Elizabeth A. Fenn
Elizabeth A. Fenn
Elizabeth A. Fenn
Elizabeth A. Fenn has established herself as one of the most innovative voices in American history through her meticulous scholarship and ability to center Indigenous perspectives in narratives often dominated by European viewpoints. Her work demonstrates a remarkable talent for excavating untold stories from archives and oral traditions, weaving them into accounts that fundamentally reshape our understanding of the past. Fenn’s approach to historical inquiry refuses easy answers, instead embracing the complexity and contingency of human experience across cultures and centuries.
Her landmark work Encounters at the Heart of the World: A History of the Mandan People earned the 2015 Pulitzer Prize for History, a recognition that speaks to both the originality of her research and the profound impact of her contributions to the field.
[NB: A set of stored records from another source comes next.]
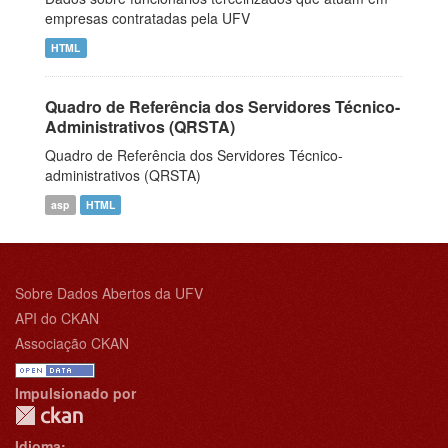
empresas contratadas pela UFV
HTML
Quadro de Referência dos Servidores Técnico-
Administrativos (QRSTA)
Quadro de Referência dos Servidores Técnico-
administrativos (QRSTA)
asp
HTML
Sobre Dados Abertos da UFV
API do CKAN
Associação CKAN
Impulsionado por
Idioma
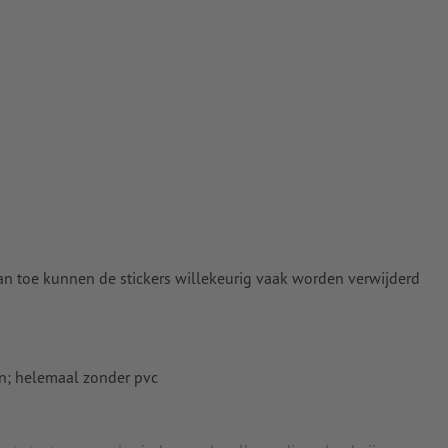
dan toe kunnen de stickers willekeurig vaak worden verwijderd
en; helemaal zonder pvc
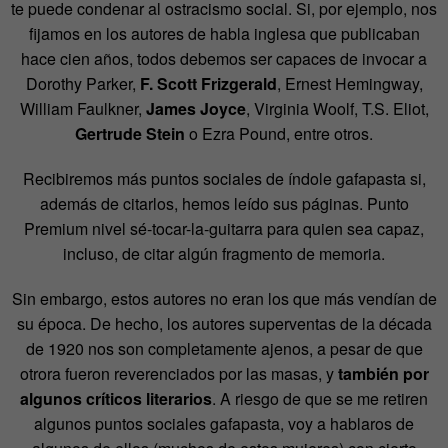
te puede condenar al ostracismo social. Si, por ejemplo, nos
fijamos en los autores de habla inglesa que publicaban
hace cien años, todos debemos ser capaces de invocar a
Dorothy Parker,
F. Scott Frizgerald
, Ernest Hemingway,
William Faulkner,
James Joyce
, Virginia Woolf, T.S. Eliot,
Gertrude Stein
o Ezra Pound, entre otros.
Recibiremos más puntos sociales de índole gafapasta si,
además de citarlos, hemos leído sus páginas. Punto
Premium nivel sé-tocar-la-guitarra para quien sea capaz,
incluso, de citar algún fragmento de memoria.
Sin embargo, estos autores no eran los que más vendían de
su época. De hecho, los autores superventas de la década
de 1920 nos son completamente ajenos, a pesar de que
otrora fueron reverenciados por las masas, y
también por
algunos críticos literarios
. A riesgo de que se me retiren
algunos puntos sociales gafapasta, voy a hablaros de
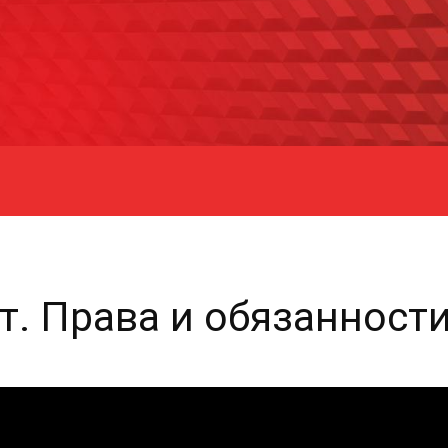
т. Права и обязанност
The book exemplifies Fenn’s distinctive methodology—combining archaeological evidence, linguistic analysis, and Indigenous oral histories to tell the story of the Mandan nation from their emergence as a distinct people through the transformative encounters that shaped their future. This cross-disciplinary approach and her commitment to centering Native American agency rather than treating Indigenous peoples as passive subjects of history have made her work essential reading for anyone seeking to understand North America’s past with nuance and integrity.